她亲眼见识过帝后相处的默契与温情,如今听闻他们故事的起点,才明白这份独一无二、凌驾于世俗规矩之上的深情,并非凭空而来,而是源于灵魂的相互吸引、人格的彼此欣赏,以及那份敢于对抗整个世俗规则的坚定选择。
这才是一份情感,该有的、最理想的模样。
真挚,唯一,且建立在平等与尊重之上。
这念头一起,她不由自主地想到了自己。
她与时清屿的婚姻,始于一道冰冷的、不容置疑的圣旨;始于原主落水的疑云与自身的穿越;始于他满腔的厌恶排斥与自己的权衡自保、虚与委蛇。
没有心动,没有了解,只有算计、伤害、冰冷的王府高墙和那座华丽牢笼。
相比之下,我的婚事,从头到尾,都像是一场身不由己、充满了讽刺与无奈的荒唐戏剧。
她看着谢袅袅脸上那毫不掩饰的幸福光彩,心中涌起一股复杂的情绪,有欣慰,有感动,也有一丝为自己那截然不同命运的清冷了然。
一股淡淡的涩意悄然漫上心头,并非为自己,而是为这世间女子难以自主的命运,也为那份她穿越此生,或许终其一生都无法奢望、也无法得到的纯粹。
“陛下待娘娘,真是情深义重。”露柚凝由衷叹道。
谢袅袅握住她的手,目光温暖而通透:“是啊。所以本宫常觉得,这世间女子,若能得一心人,白首不相离,便是最大的福气。其他的,皆是虚妄。”
这话似有所指,露柚凝心领神会,微微颔首。
就在这时,殿外传来内侍的通传声:“陛下驾到——”
暖阁珠帘被掀起,一身常服的时衡大步走了进来,眉宇间带着处理完朝政后的些许疲惫,但在看到谢袅袅时,瞬间化为温柔。

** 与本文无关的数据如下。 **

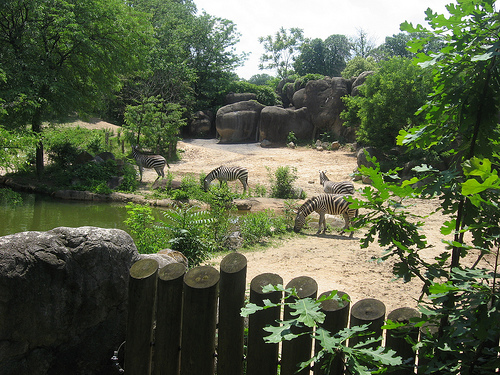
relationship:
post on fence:
[153, 260, 188, 373] [125, 258, 490, 373]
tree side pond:
[0, 0, 157, 179] [0, 187, 288, 239]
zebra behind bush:
[131, 144, 170, 183] [264, 159, 303, 199]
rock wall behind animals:
[201, 75, 399, 151] [126, 145, 397, 239]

然而,在他身后,还跟着一道素雅的身影——正是低眉顺眼、姿态恭谨的苏晴雪。
殿内温馨融洽的气氛,因这不速之客的到来,似乎凝滞了一瞬。
时衡径直走到榻边,自然地执起谢袅袅的手,关切道:“今日感觉如何?可还有不适?”
他完全无视了身后的苏晴雪,仿佛她只是一团空气。
苏晴雪上前一步,盈盈下拜,声音依旧柔婉:“臣女参见皇后娘娘,参见陛下,参见靖王妃。”
她抬起眼,目光快速扫过帝后交握的手,心中如同被针扎般刺痛,面上却依旧是那副无懈可击的温顺模样。
凭什么……她总能如此轻易地,占据我最渴望的位置,得到我最向往的关注……
露柚凝将苏晴雪那一闪而过的嫉恨尽收眼底,心中警铃微作。
她不动声色地起身,向帝后行礼。
谢袅袅对苏晴雪的请安只是淡淡应了一声,便又将注意力放回时衡身上,轻声与他交谈起来,完全将她晾在了一边。
苏晴雪孤零零地站在那儿,进退两难,脸上的笑容几乎要维持不住。
她看着帝后之间那旁人无法插足的亲密氛围,看着露柚凝坦然自若地立于一旁,一股强烈的屈辱感和不甘几乎要将她淹没。
但她死死掐住掌心,强迫自己低下头,将所有情绪死死压住。
忍!必须忍下去!只有留在宫里,我才有机会!
凤仪宫内,一面是帝后情深、与友闲谈的暖意融融,一面是隐形人般孤立无援、内心翻涌着毒汁的苏晴雪。
这看似平静的宫闱,因着这截然不同的两种存在,暗涌愈发湍急。